By the way, these days I am looking at the core of Invariant EKF. And I saw the mini_cheetah example and I noticed that you chose left error for InEKF. But in paper I saw they used rigth error to induce the legged robot estimator. Are there some differences between them?

tzuyuan commented 3 months ago

Hi Xinyan,

I'm not too sure why this is happening. If you use the examples in the ros folder, the subscriber is already set as a standalone thread to the main program. You can use rostopic hz /robot/inekf_estimation/pose to see if the estimator is outputting the pose at the correct frequency. If not, you might want to print out the measurement timestamps within the program or the size of the measurement buffer queue to double-check if the bottleneck is within DRIFT.

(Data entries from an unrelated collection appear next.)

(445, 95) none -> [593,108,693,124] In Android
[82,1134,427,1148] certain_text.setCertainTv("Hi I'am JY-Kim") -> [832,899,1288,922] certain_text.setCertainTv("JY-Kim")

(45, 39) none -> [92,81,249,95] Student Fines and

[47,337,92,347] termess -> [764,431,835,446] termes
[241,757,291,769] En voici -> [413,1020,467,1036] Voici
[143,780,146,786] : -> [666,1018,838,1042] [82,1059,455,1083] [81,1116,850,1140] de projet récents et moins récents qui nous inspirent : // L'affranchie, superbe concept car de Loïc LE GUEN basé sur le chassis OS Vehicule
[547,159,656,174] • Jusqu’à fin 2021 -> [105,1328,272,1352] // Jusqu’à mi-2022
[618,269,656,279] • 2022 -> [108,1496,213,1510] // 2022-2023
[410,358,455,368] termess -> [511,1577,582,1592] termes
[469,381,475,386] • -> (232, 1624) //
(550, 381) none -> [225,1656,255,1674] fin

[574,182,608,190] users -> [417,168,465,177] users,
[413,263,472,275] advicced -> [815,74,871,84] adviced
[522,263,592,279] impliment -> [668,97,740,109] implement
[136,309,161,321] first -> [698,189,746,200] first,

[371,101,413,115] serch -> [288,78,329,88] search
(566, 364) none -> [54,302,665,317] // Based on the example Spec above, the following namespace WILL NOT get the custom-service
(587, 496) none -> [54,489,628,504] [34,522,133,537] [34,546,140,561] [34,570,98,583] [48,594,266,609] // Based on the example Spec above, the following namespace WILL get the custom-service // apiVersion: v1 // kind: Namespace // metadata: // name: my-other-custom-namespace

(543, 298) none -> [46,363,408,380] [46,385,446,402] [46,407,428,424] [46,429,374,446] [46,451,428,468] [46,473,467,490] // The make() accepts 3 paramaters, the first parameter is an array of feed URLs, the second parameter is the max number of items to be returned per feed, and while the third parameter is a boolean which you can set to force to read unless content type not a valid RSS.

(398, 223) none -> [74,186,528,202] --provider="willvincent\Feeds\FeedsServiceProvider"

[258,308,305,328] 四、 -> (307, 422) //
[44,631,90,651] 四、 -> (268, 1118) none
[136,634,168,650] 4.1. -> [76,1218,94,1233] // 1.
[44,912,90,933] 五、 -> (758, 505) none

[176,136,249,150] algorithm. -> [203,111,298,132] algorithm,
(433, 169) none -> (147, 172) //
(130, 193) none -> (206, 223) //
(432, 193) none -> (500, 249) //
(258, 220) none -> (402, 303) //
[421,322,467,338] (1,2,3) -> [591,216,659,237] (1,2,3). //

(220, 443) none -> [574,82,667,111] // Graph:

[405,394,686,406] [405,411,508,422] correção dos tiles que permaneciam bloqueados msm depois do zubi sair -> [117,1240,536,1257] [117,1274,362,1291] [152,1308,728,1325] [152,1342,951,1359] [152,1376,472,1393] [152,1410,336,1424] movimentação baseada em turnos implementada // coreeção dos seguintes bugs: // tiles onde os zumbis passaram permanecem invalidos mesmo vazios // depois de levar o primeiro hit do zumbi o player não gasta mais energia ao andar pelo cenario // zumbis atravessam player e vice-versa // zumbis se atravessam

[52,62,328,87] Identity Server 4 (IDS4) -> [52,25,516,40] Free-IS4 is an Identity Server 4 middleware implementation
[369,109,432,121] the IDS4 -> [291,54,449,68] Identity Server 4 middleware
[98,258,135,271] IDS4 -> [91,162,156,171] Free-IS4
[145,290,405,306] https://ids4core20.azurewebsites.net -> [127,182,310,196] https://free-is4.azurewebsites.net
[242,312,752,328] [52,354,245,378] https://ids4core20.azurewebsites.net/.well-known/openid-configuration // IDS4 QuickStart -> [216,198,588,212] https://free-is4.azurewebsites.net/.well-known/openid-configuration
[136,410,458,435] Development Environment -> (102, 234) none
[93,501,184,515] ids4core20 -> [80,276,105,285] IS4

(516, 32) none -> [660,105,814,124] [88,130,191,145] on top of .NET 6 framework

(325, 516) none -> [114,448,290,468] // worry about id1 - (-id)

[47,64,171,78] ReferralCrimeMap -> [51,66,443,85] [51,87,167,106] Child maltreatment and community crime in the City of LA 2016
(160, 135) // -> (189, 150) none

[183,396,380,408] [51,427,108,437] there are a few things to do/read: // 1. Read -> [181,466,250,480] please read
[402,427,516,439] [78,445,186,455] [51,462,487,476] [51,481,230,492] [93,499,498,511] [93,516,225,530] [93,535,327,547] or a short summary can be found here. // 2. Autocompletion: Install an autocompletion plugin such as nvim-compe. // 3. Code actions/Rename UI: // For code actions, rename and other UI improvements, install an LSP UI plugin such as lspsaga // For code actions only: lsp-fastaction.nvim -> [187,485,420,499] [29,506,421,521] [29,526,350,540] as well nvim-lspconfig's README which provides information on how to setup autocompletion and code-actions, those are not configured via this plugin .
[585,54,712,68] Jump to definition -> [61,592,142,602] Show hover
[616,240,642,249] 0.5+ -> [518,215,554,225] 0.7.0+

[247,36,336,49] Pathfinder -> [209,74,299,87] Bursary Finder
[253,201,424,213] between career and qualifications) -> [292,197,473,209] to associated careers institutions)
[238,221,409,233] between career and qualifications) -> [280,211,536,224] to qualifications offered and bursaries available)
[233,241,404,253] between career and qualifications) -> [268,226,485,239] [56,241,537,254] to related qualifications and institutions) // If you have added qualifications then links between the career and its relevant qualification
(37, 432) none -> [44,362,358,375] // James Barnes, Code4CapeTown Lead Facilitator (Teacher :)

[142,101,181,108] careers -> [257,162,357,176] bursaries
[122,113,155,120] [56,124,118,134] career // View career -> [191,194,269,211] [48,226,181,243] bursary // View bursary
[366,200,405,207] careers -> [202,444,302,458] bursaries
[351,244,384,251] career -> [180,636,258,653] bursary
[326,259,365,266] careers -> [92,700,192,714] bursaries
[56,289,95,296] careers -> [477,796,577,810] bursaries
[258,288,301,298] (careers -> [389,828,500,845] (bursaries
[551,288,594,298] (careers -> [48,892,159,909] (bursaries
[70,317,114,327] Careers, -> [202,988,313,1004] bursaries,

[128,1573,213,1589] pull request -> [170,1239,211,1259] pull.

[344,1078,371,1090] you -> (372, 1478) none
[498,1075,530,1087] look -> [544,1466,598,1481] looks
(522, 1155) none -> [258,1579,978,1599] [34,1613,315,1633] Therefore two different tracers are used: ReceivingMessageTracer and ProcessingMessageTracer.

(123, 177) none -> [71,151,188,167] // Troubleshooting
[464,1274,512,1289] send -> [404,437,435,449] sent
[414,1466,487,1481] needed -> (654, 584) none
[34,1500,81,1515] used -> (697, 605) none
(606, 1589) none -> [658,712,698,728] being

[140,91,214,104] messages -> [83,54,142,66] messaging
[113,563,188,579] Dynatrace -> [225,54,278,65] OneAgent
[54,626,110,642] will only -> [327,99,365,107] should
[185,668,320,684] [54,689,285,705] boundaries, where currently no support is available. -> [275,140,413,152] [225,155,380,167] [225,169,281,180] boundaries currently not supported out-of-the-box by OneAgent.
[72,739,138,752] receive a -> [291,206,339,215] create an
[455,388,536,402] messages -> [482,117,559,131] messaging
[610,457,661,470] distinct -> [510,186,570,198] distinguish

If you use "init_bias" config, then the first several measurements will be used to estimate the bias. The filter would not start running until it is initialized.

As for the error type, you're right. For legged kinematics, one should use the right invariant error when tracking your states in the world frame. However, we also provide mappings from the left-invariant error to the right. We might have accidentally pushed the wrong code when we were testing the mapping between the errors. Thanks for pointing this out!

hxydebug commented 3 months ago

Thanks very much! I think my kinematics is fine, since I ran the mit cheetah's linear Kalman Filter estiamtor and it can work. And I want to improve the CoM position estimate, so I choose invariant EKF. I will check the frequency and measurement timestamps to see what happening here. Also, I will try to use right error in this Ros folder.